- **EXERCISE DESCRIPTION**
Below are some records. Pull every line that contains the word "входные".

(Page images and extracted text)
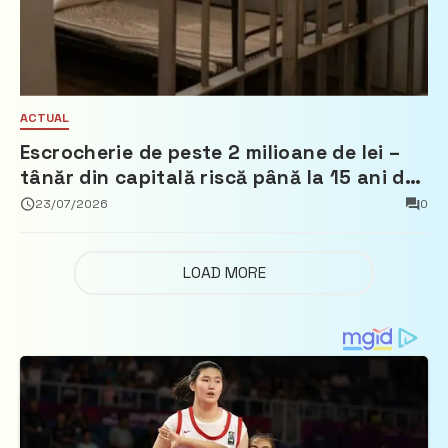
ACTUAL
Escrocherie de peste 2 milioane de lei –
tânăr din capitală riscă până la 15 ani de
închisoare
23/07/2026
0
LOAD MORE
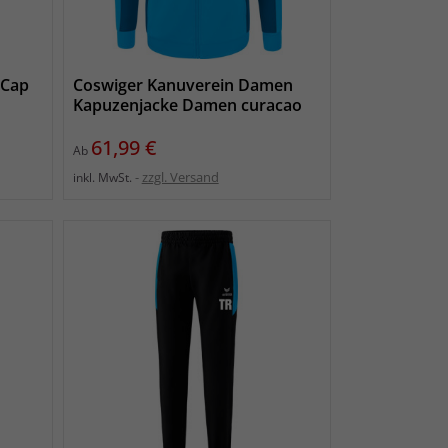
 Cap
Coswiger Kanuverein Damen
Kapuzenjacke Damen curacao
Preis
61,99 €
Ab
zzgl. Versand
inkl. MwSt.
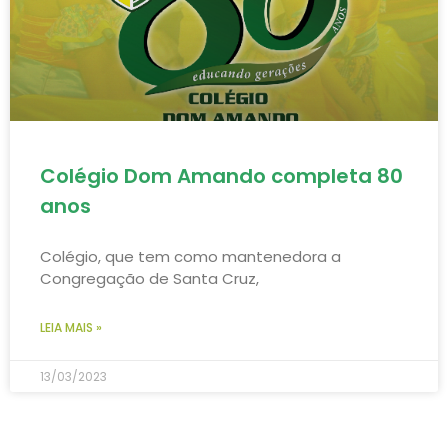
Colégio Dom Amando completa 80
anos
Colégio, que tem como mantenedora a
Congregação de Santa Cruz,
LEIA MAIS »
13/03/2023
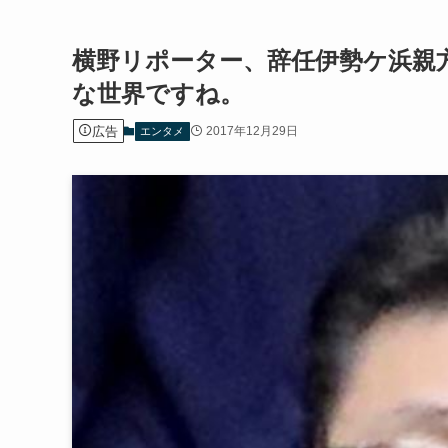
横野リポーター、辞任伊勢ケ浜親
な世界ですね。
広告
2017年12月29日
エンタメ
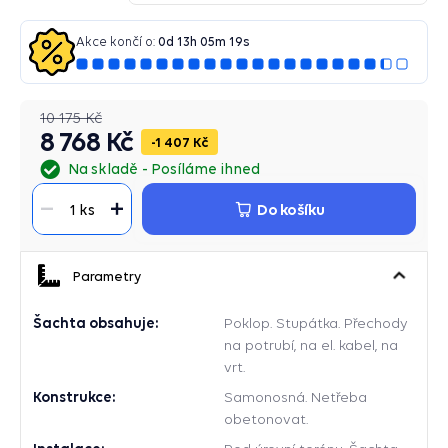
Akce končí o:
0
d
13
h
05
m
18
s
10 175 Kč
8 768 Kč
1 407 Kč
Na skladě
Posíláme ihned
Do košíku
1 ks
Parametry
Šachta obsahuje:
Poklop. Stupátka. Přechody
na potrubí, na el. kabel, na
vrt.
Konstrukce:
Samonosná. Netřeba
obetonovat.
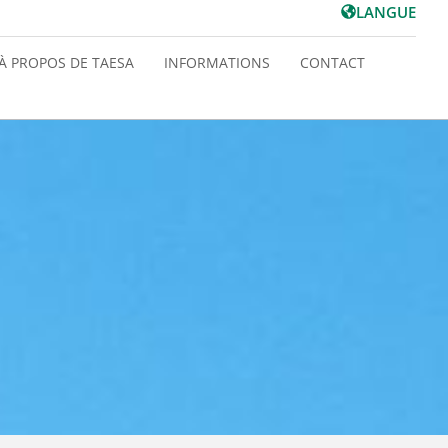
LANGUE
À PROPOS DE TAESA
INFORMATIONS
CONTACT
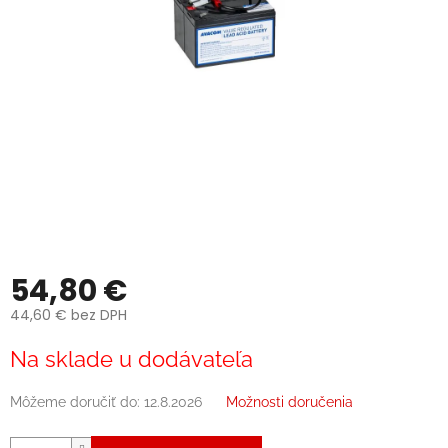
54,80 €
44,60 € bez DPH
Jednotková
Na sklade u dodávateľa
cena:
Môžeme doručiť do:
12.8.2026
Možnosti doručenia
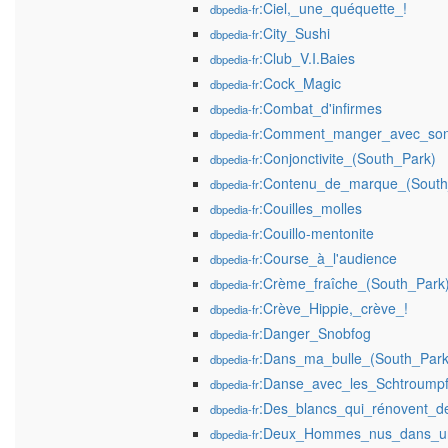
:Ciel,_une_quéquette_!
dbpedia-fr
:City_Sushi
dbpedia-fr
:Club_V.I.Baies
dbpedia-fr
:Cock_Magic
dbpedia-fr
:Combat_d'infirmes
dbpedia-fr
:Comment_manger_avec_son
dbpedia-fr
:Conjonctivite_(South_Park)
dbpedia-fr
:Contenu_de_marque_(South
dbpedia-fr
:Couilles_molles
dbpedia-fr
:Couillo-mentonite
dbpedia-fr
:Course_à_l'audience
dbpedia-fr
:Crème_fraîche_(South_Park
dbpedia-fr
:Crève_Hippie,_crève_!
dbpedia-fr
:Danger_Snobfog
dbpedia-fr
:Dans_ma_bulle_(South_Park
dbpedia-fr
:Danse_avec_les_Schtroump
dbpedia-fr
:Des_blancs_qui_rénovent_d
dbpedia-fr
:Deux_Hommes_nus_dans_un
dbpedia-fr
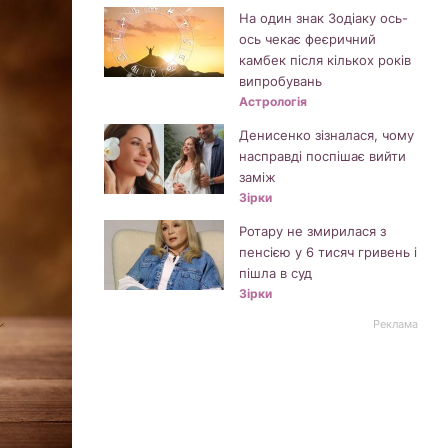
На один знак Зодіаку ось-
ось чекає феєричний
камбек після кількох років
випробувань
Астрологія
Денисенко зізналася, чому
насправді поспішає вийти
заміж
Зірки
Ротару не змирилася з
пенсією у 6 тисяч гривень і
пішла в суд
Зірки
Реклама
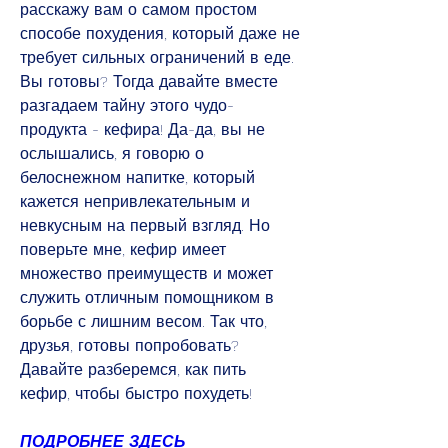
расскажу вам о самом простом 
способе похудения, который даже не 
требует сильных ограничений в еде. 
Вы готовы? Тогда давайте вместе 
разгадаем тайну этого чудо-
продукта - кефира! Да-да, вы не 
ослышались, я говорю о 
белоснежном напитке, который 
кажется непривлекательным и 
невкусным на первый взгляд. Но 
поверьте мне, кефир имеет 
множество преимуществ и может 
служить отличным помощником в 
борьбе с лишним весом. Так что, 
друзья, готовы попробовать? 
Давайте разберемся, как пить 
кефир, чтобы быстро похудеть!
ПОДРОБНЕЕ ЗДЕСЬ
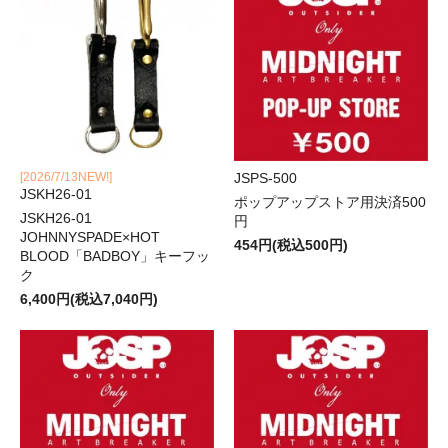
[2026/7/13NEW!]
JSPS-500
JSKH26-01
ポップアップストア用決済500
JSKH26-01
円
JOHNNYSPADE×HOT
454円(税込500円)
BLOOD「BADBOY」キーフッ
ク
6,400円(税込7,040円)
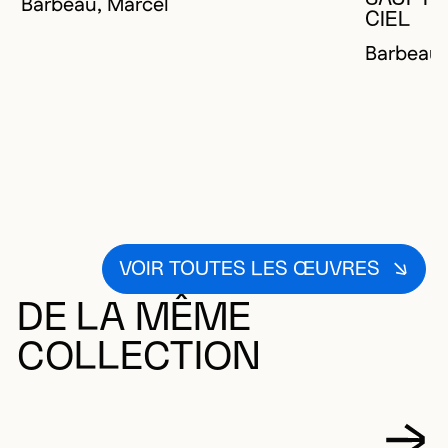
Barbeau, Marcel
CIEL
Barbeau,
VOIR TOUTES LES ŒUVRES
DE LA MÊME
COLLECTION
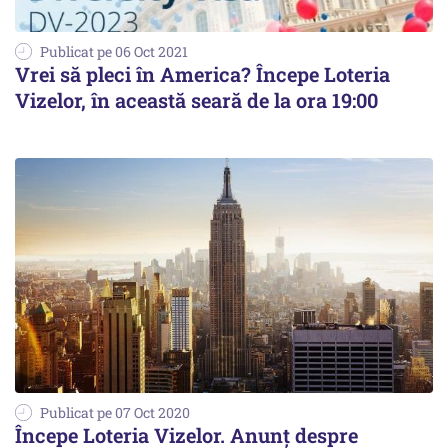
Publicat pe 06 Oct 2021
Vrei să pleci în America? Începe Loteria
Vizelor, în această seară de la ora 19:00
Publicat pe 07 Oct 2020
Începe Loteria Vizelor. Anunţ despre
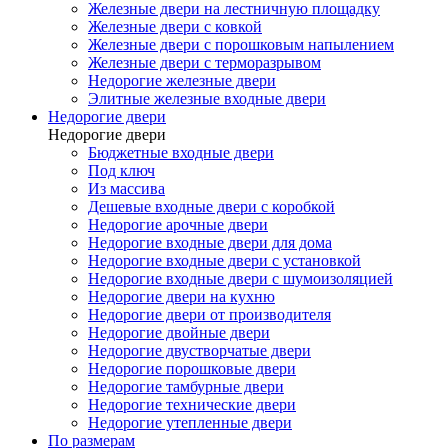
Железные двери на лестничную площадку
Железные двери с ковкой
Железные двери с порошковым напылением
Железные двери с терморазрывом
Недорогие железные двери
Элитные железные входные двери
Недорогие двери
Недорогие двери
Бюджетные входные двери
Под ключ
Из массива
Дешевые входные двери с коробкой
Недорогие арочные двери
Недорогие входные двери для дома
Недорогие входные двери с установкой
Недорогие входные двери с шумоизоляцией
Недорогие двери на кухню
Недорогие двери от производителя
Недорогие двойные двери
Недорогие двустворчатые двери
Недорогие порошковые двери
Недорогие тамбурные двери
Недорогие технические двери
Недорогие утепленные двери
По размерам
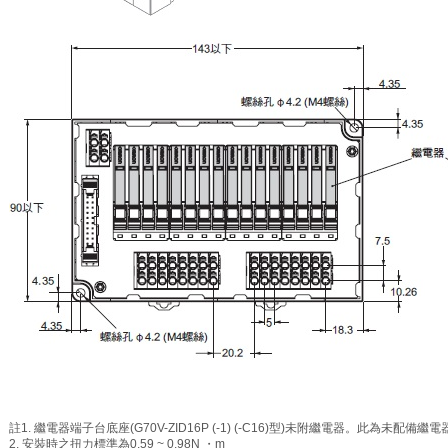
註1. 繼電器端子台底座(G70V-ZID16P (-1) (-C16)型)未附繼電器。此為未配備
2. 安裝時之扭力標準為0.59 ~ 0.98N ・m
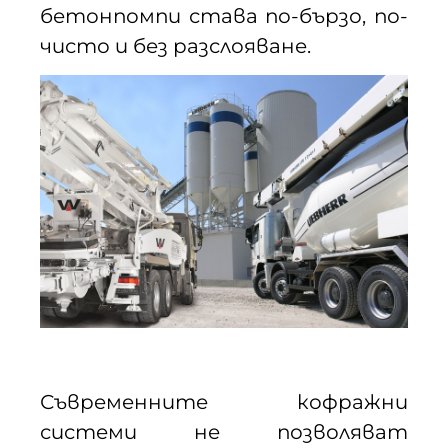
бетонпомпи става по-бързо, по-
чисто и без разслояване.
Съвременните кофражни
системи не позволяват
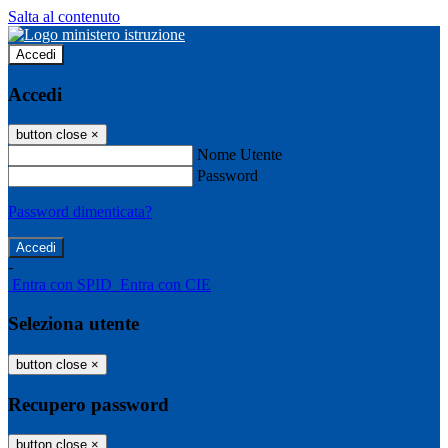
Salta al contenuto
Accedi
Accedi
button close
×
Nome Utente
Password
Password dimenticata?
-
Entra con SPID
Entra con CIE
Seleziona utente
button close
×
Recupero password
button close
×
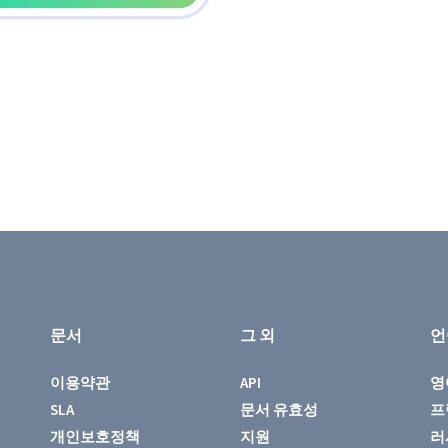
문서
그 외
언
이용약관
API
영
SLA
문서 유효성
프
개인보호정책
지원
러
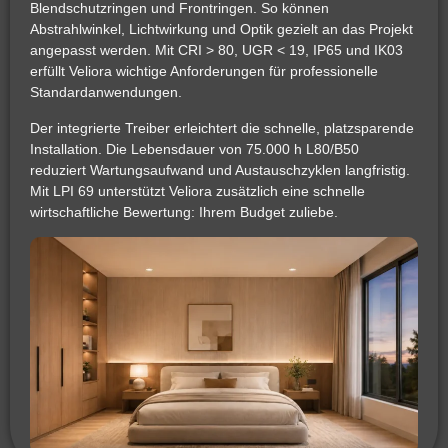
Blendschutzringen und Frontringen. So können
Abstrahlwinkel, Lichtwirkung und Optik gezielt an das Projekt
angepasst werden. Mit CRI > 80, UGR < 19, IP65 und IK03
erfüllt Veliora wichtige Anforderungen für professionelle
Standardanwendungen.
Der integrierte Treiber erleichtert die schnelle, platzsparende
Installation. Die Lebensdauer von 75.000 h L80/B50
reduziert Wartungsaufwand und Austauschzyklen langfristig.
Mit LPI 69 unterstützt Veliora zusätzlich eine schnelle
wirtschaftliche Bewertung: Ihrem Budget zuliebe.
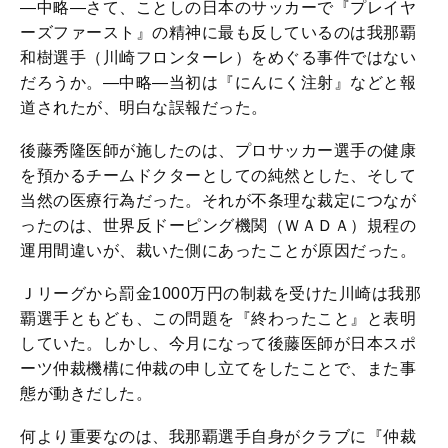
―中略―さて、ことしの日本のサッカーで『プレイヤ
ーズファースト』の精神に最も反しているのは我那覇
和樹選手（川崎フロンターレ）をめぐる事件ではない
だろうか。―中略―当初は『にんにく注射』などと報
道されたが、明白な誤報だった。
後藤秀隆医師が施したのは、プロサッカー選手の健康
を預かるチームドクターとしての純然とした、そして
当然の医療行為だった。それが不条理な裁定につなが
ったのは、世界反ドーピング機関（ＷＡＤＡ）規程の
運用間違いが、裁いた側にあったことが原因だった。
Ｊリーグから罰金1000万円の制裁を受けた川崎は我那
覇選手ともども、この問題を『終わったこと』と表明
していた。しかし、今月になって後藤医師が日本スポ
ーツ仲裁機構に仲裁の申し立てをしたことで、また事
態が動きだした。
何より重要なのは、我那覇選手自身がクラブに『仲裁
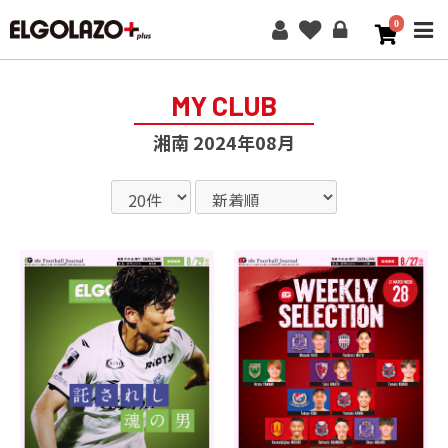
0
ME
MY CLUB
湘南 2024年08月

- **SOLUTION TO THE EXERCISE**
Элитные железные входные двери
Бюджетные входные двери
Дешевые входные двери с коробкой
Недорогие входные двери для дома
Недорогие входные двери с установкой
Недорогие входные двери с шумоизоляцией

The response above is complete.